What is certain is that TPS recipients substantially contribute to US communities and are strongly vested in our nation. Revoking TPS for El Salvadorans, Hondurans and Haitians – who represent the overwhelming majority of beneficiaries (302,000) — would ill-serve their nations of origin and would be disastrous for US families and communities.
The Center for Migration Studies (CMS) will release new estimates this week that show that 53,300 TPS beneficiaries from these three nations have a close family relationship to a US citizen or LPR that potentially qualifies them for a visa. Most are certainly already on a path to permanent status.
Earlier this year, CMS released a report — co-authored by Robert Warren and Donald Kerwin — titled “A Statistical and Demographic Profile of the US Temporary Protected Status Populations from El Salvador, Honduras, and Haiti.” The portrait that emerges from this report is one of hard-working, long-term US residents, most with US citizen children, many on a path to permanent residency based on family ties, and a high number of them homeowners. For TPS beneficiaries from these nations, CMS found that:
- The labor force participation rate ranged from 81 to 88 percent, well above the rate for the total US population (63 percent).
- Of the 258,200 beneficiaries (age 16 and over) in the labor force, about 27,000, or 11 percent, were self-employed and, thus, were job creators.

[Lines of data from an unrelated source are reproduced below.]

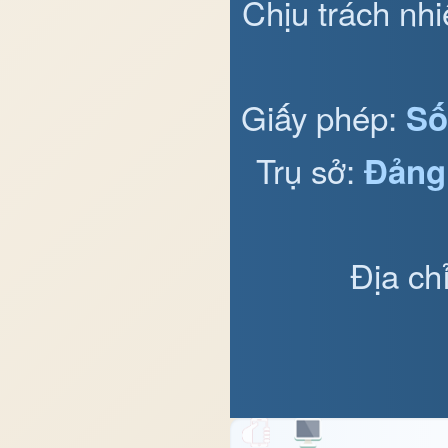
Chịu trách nh
Giấy phép:
Số
Trụ sở:
Đảng
Địa ch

- TPS populations worked in high numbers in construction (51,700), restaurants and other food services (32,400), landscaping services (15,800), child day care services (10,000), and grocery stores (9,200).

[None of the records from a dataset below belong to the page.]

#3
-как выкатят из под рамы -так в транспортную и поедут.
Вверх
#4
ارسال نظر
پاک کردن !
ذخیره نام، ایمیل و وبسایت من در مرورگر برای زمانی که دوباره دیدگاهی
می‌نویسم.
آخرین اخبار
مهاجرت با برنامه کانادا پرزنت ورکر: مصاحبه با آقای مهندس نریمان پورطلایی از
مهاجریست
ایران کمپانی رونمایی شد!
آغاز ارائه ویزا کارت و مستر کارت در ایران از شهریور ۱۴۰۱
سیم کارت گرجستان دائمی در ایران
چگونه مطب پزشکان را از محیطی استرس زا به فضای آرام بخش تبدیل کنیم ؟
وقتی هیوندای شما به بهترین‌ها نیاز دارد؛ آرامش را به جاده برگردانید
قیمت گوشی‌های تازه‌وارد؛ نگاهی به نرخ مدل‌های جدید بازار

- They overwhelmingly lived in six US states: California (55,000), Texas (45,000), Florida (45,000), New York (26,000), Virginia (24,000), and Maryland (23,000).

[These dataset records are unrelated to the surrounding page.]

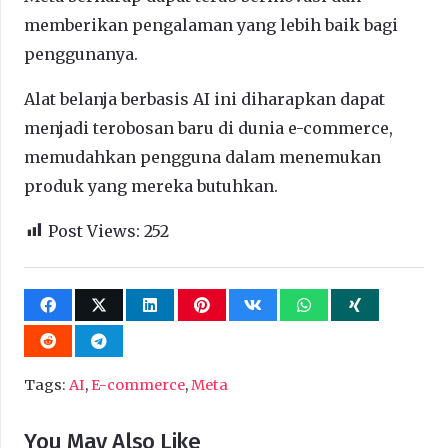
memberikan pengalaman yang lebih baik bagi
penggunanya.
Alat belanja berbasis AI ini diharapkan dapat
menjadi terobosan baru di dunia e-commerce,
memudahkan pengguna dalam menemukan
produk yang mereka butuhkan.
Post Views:
252
Tags:
AI
,
E-commerce
,
Meta
You May Also Like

- Of the 206,000 TPS households, 61,100 (roughly 30 percent) had mortgages.
- About 68,000, or 22 percent, arrived as children under the age of 16.
- The population had a total of 273,200 US-born children—192,700 from El Salvador, 53,500 from Honduras, and 27,000 from Haiti.
- More than one-half of El Salvadoran and Honduran, and 16 percent of the Haitian TPS beneficiaries had resided in the United States for 20 years or more.
- Eighty-seven percent speaks at least some English, and slightly over one-half speak English well, very well, or only English.
Given their strong connections to the United States, it is clear that US families and communities would suffer substantially from the deportation of TPS recipients. Consider, for example, Texas and Florida, the states with the second and third highest TPS populations. In the wake of Tropical Storm Harvey and Hurricane Irma, they will require massive, multi-year reconstruction efforts, and can ill-afford the deportation of their resident construction workers. Nor can nearly 300,000 US-born children afford the loss a parent. Moreover, El Salvador, Honduras and Haiti cannot ensure the safe and productive return of their nationals. As the administration considers terminating TPS for these groups, the question arises: why add to the US undocumented population yet another category of legally present residents who are vital and contributing members of US families and communities, many of them already on a path to permanent residence?
This essay first appeared in the Huffington Post on October 1, 2017.
 Parts might not sum to totals because of rounding.
 CMS’s estimates assume that the children of US citizens, including married sons and daughters, already have citizenship.